U. WARWICK (UK) — Ultrasound scans may be an effective way to identify patients at high risk of stroke and to deliver effective rescue medication.
Researchers used ultrasound to examine patients with carotid artery disease, one of the major causes of stroke.
Clots can form on diseased carotid arteries in the neck. Small parts of these clots can released to form microemboli, which can travel to block key brain arteries and lead to weakness, disturbed speech, loss of vision, and other serious stroke syndromes.
Standard anti-platelet drugs, such as aspirin, may not prevent the formation of harmful microemboli.
Using scanning, the team has found that tirofiban, another anti-platelet drug designed to inhibit the formation of blood clots, can suppress microemboli where previous treatment such as aspirin has been ineffective. In their study, published in the journal Stroke, tirofiban was more effective than other “rescue” treatment.
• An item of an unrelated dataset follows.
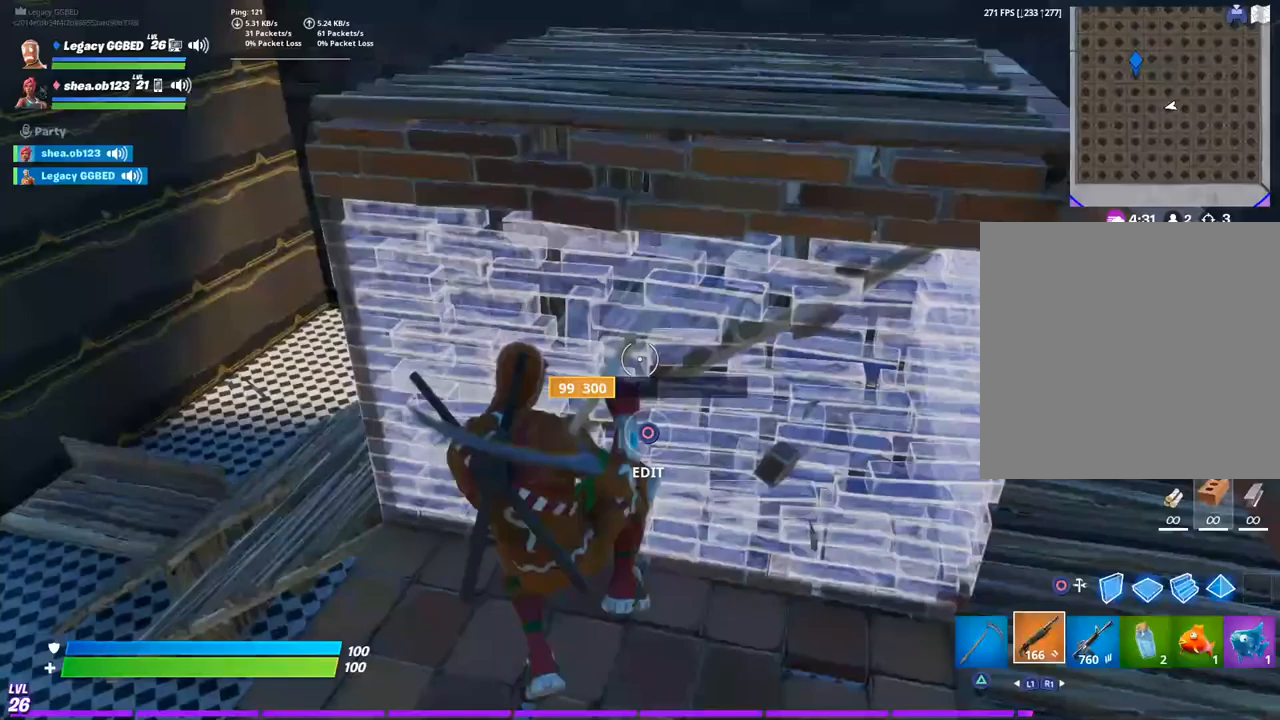
{"buttons": ["CIRCLE", "R2"], "left_stick": "down-right", "right_stick": "up", "events": [[183, "right_stick", "up"], [200, "CIRCLE", "down"], [200, "left_stick", "down-right"], [500, "R2", "down"]]}
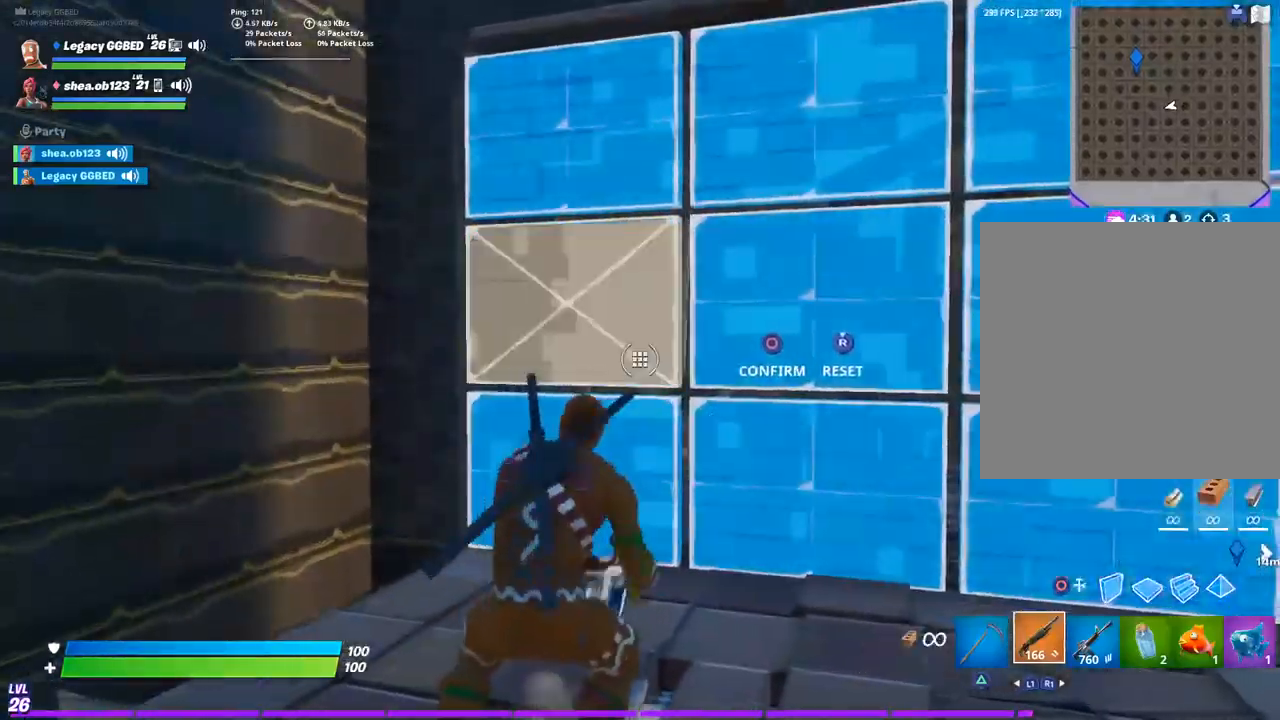
{"buttons": ["R2"], "left_stick": "center", "right_stick": "left", "events": [[167, "right_stick", "center"], [217, "right_stick", "up-right"], [300, "CIRCLE", "up"], [350, "right_stick", "up"], [400, "left_stick", "center"], [500, "right_stick", "left"]]}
“These findings show that the choice of rescue medicine is very important when carotid patients develop microemboli despite previous treatment with powerful anti-platelet drugs such as aspirin,” says Donald Singer, a professor of therapeutics at the University of Warick Medical School.
“We now need to go on to further studies of anti-microemboli rescue treatments, to aim for the right balance between protection and risk for our patients.”
Chris Imray from University Hospitals Coventry and Warwickshire (UHCW), who collaborated on the study, says the findings “show the importance of ultrasound testing for micro-emboli in carotid disease patients. These biomarkers of high stroke risk cannot be predicted just from assessing the severity of risk factors such as smoking history, cholesterol, and blood pressure.”